Document passage —
____

[PATCH v5 15/15] devicetree: bindings: Document qcom,pvs
Rob Herring
robh at kernel.org
Tue Dec 26 09:36:34 PST 2017
On Thu, Dec 21, 2017 at 5:53 AM, Sricharan R <sricharan at codeaurora.org> wrote:
> Hi Rob,
>
> On 12/21/2017 2:48 AM, Rob Herring wrote:
>> On Wed, Dec 20, 2017 at 11:55:33AM +0530, Sricharan R wrote:
>>> Hi Viresh,
>>>
>>> On 12/20/2017 8:56 AM, Viresh Kumar wrote:
>>>> On 19-12-17, 21:25, Sricharan R wrote:
>>>>> + cpu at 0 {
>>>>> + compatible = "qcom,krait";
>>>>> + enable-method = "qcom,kpss-acc-v1";
>>>>> + device_type = "cpu";
>>>>> + reg = <0>;
>>>>> + qcom,acc = <&acc0>;
>>>>> + qcom,saw = <&saw0>;
>>>>> + clocks = <&kraitcc 0>;
>>>>> + clock-names = "cpu";
>>>>> + cpu-supply = <&smb208_s2a>;
>>>>> + operating-points-v2 = <&cpu_opp_table>;
>>>>> + };
>>>>> +
>>>>> + qcom,pvs {
>>>>> + qcom,pvs-format-a;
>>>>> + };
>>>>
>>>> Not sure what Rob is going to say on that :)

____

Records taken from a dataset —
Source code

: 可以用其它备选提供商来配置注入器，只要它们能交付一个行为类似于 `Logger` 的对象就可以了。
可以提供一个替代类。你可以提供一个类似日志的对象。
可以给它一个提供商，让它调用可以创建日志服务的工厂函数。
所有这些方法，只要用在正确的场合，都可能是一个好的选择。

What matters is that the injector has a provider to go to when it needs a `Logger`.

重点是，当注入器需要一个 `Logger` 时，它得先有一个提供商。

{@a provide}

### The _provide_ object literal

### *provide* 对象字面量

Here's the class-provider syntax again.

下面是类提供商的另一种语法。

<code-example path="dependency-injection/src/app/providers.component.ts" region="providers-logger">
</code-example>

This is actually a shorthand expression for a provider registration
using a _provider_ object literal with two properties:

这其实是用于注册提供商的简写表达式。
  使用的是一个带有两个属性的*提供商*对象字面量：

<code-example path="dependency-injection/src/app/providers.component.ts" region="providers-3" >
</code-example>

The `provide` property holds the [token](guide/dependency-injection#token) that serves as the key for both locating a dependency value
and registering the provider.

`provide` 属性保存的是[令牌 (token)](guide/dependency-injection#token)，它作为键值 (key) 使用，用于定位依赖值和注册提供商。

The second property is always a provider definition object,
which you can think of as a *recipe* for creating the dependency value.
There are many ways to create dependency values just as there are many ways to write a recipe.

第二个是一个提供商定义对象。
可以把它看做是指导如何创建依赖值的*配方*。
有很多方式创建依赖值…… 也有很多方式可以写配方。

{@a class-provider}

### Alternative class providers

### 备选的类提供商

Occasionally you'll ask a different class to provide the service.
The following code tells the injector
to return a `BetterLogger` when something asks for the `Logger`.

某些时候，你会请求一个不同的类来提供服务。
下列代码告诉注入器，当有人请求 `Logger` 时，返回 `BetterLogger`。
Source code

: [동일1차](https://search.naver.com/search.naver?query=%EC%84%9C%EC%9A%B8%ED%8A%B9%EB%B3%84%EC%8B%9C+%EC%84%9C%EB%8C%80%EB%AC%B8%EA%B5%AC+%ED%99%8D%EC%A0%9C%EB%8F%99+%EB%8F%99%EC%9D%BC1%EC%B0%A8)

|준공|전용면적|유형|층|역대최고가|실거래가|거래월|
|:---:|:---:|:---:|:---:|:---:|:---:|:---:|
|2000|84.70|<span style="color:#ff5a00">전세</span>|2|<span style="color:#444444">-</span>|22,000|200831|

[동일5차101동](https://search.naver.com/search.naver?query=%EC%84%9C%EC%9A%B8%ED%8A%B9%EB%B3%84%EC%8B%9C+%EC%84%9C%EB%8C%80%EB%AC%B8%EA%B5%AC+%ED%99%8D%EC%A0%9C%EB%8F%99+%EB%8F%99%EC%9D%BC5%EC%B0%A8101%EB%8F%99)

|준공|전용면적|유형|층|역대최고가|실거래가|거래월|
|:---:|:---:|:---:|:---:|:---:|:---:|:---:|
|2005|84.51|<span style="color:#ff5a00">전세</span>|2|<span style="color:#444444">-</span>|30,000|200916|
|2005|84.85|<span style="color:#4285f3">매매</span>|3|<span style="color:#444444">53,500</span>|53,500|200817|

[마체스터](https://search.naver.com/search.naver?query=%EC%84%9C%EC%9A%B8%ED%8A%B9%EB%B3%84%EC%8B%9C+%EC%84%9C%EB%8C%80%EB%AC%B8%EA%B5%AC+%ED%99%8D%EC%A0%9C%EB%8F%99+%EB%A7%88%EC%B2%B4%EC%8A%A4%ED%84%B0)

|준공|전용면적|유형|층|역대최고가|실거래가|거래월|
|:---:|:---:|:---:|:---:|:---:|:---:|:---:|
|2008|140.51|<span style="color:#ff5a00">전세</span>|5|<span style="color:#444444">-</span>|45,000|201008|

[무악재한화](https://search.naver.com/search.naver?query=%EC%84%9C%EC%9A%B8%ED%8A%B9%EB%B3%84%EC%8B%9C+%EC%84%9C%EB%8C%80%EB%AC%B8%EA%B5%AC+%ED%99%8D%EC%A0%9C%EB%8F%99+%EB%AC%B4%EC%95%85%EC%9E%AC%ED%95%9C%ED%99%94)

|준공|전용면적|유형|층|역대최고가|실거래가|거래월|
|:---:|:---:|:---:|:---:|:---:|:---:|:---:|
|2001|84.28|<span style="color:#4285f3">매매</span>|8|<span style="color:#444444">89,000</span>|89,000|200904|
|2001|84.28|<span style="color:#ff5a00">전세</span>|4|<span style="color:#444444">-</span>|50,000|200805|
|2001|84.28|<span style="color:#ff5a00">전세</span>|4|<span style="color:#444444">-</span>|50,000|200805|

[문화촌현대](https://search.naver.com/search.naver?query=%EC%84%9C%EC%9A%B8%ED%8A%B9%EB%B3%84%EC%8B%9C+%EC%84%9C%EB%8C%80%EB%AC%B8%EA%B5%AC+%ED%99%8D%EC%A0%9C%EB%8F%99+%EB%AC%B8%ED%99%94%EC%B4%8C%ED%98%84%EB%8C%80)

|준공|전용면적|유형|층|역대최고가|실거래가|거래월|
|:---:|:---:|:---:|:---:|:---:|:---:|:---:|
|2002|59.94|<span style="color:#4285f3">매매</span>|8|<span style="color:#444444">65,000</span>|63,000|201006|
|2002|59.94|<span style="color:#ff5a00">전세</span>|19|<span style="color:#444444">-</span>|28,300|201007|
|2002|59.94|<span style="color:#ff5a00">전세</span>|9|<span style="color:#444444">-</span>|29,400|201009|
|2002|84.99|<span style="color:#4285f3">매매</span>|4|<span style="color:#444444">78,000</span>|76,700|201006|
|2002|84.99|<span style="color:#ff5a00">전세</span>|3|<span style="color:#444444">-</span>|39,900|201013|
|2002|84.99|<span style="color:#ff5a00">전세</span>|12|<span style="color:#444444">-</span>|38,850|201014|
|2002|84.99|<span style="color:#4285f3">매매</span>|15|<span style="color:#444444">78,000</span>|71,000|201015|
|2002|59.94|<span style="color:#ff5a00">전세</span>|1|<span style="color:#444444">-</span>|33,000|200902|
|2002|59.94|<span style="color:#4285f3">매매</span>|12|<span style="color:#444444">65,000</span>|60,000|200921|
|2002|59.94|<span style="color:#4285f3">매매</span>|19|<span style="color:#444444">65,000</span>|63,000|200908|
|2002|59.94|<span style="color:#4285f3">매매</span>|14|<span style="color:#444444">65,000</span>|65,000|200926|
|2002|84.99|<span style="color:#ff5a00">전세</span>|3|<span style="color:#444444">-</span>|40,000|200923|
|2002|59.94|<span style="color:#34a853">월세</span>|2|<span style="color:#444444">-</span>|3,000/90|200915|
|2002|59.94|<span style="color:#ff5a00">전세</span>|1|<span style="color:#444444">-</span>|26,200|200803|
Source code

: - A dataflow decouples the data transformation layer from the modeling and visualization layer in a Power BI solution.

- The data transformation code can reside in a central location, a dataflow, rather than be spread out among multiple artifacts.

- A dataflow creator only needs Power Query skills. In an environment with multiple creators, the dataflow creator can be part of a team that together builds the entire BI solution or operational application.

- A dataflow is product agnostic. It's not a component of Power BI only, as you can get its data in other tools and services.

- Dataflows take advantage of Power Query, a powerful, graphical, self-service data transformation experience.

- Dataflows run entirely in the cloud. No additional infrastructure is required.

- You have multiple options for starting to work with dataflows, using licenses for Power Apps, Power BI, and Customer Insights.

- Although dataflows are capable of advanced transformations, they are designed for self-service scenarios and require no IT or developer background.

____

Request — In the patch discussion, what value is assigned to enable-method for cpu at 0?

Finished task — qcom,kpss-acc-v1